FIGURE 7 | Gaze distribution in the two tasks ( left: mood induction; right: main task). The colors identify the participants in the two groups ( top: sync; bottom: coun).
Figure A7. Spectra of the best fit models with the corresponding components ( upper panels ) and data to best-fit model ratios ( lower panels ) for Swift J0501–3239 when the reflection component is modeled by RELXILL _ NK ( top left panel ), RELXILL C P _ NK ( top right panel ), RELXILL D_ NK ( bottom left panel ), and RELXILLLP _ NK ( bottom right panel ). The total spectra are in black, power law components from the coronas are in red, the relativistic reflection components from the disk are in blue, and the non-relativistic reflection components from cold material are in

--

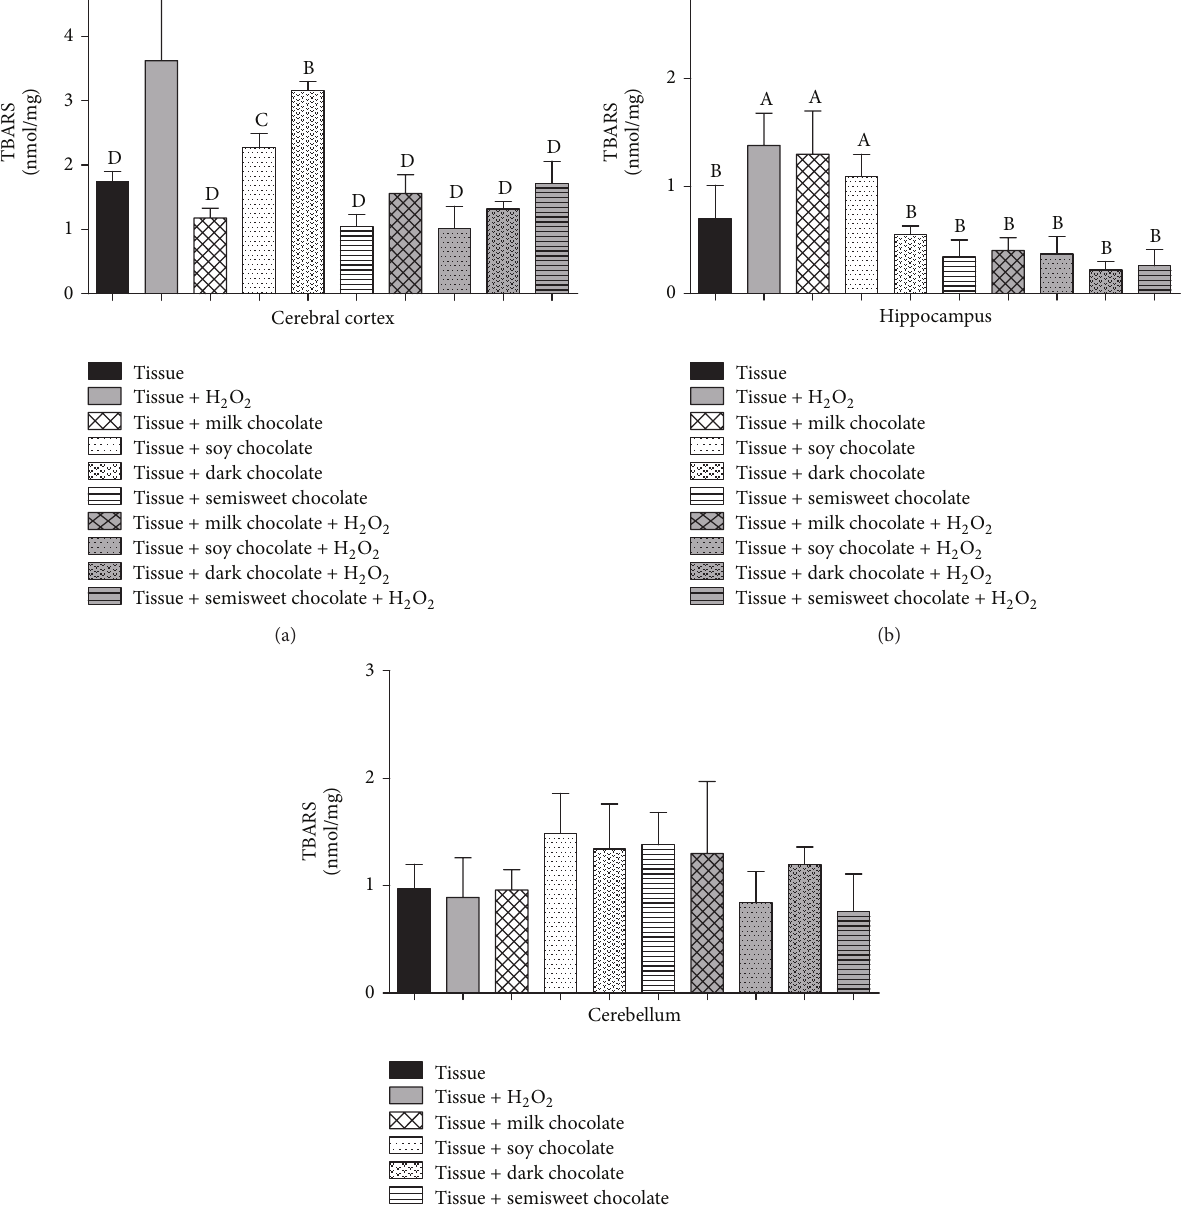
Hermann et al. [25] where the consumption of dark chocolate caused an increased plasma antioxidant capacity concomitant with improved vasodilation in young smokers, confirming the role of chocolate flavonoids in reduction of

- ACTIVITY -
Copy each line of the listing above that includes the word "bottom".

- RESULT FOR THIS EXERCISE -
FIGURE 7 | Gaze distribution in the two tasks ( left: mood induction; right: main task). The colors identify the participants in the two groups ( top: sync; bottom: coun).
Figure A7. Spectra of the best fit models with the corresponding components ( upper panels ) and data to best-fit model ratios ( lower panels ) for Swift J0501–3239 when the reflection component is modeled by RELXILL _ NK ( top left panel ), RELXILL C P _ NK ( top right panel ), RELXILL D_ NK ( bottom left panel ), and RELXILLLP _ NK ( bottom right panel ). The total spectra are in black, power law components from the coronas are in red, the relativistic reflection components from the disk are in blue, and the non-relativistic reflection components from cold material are in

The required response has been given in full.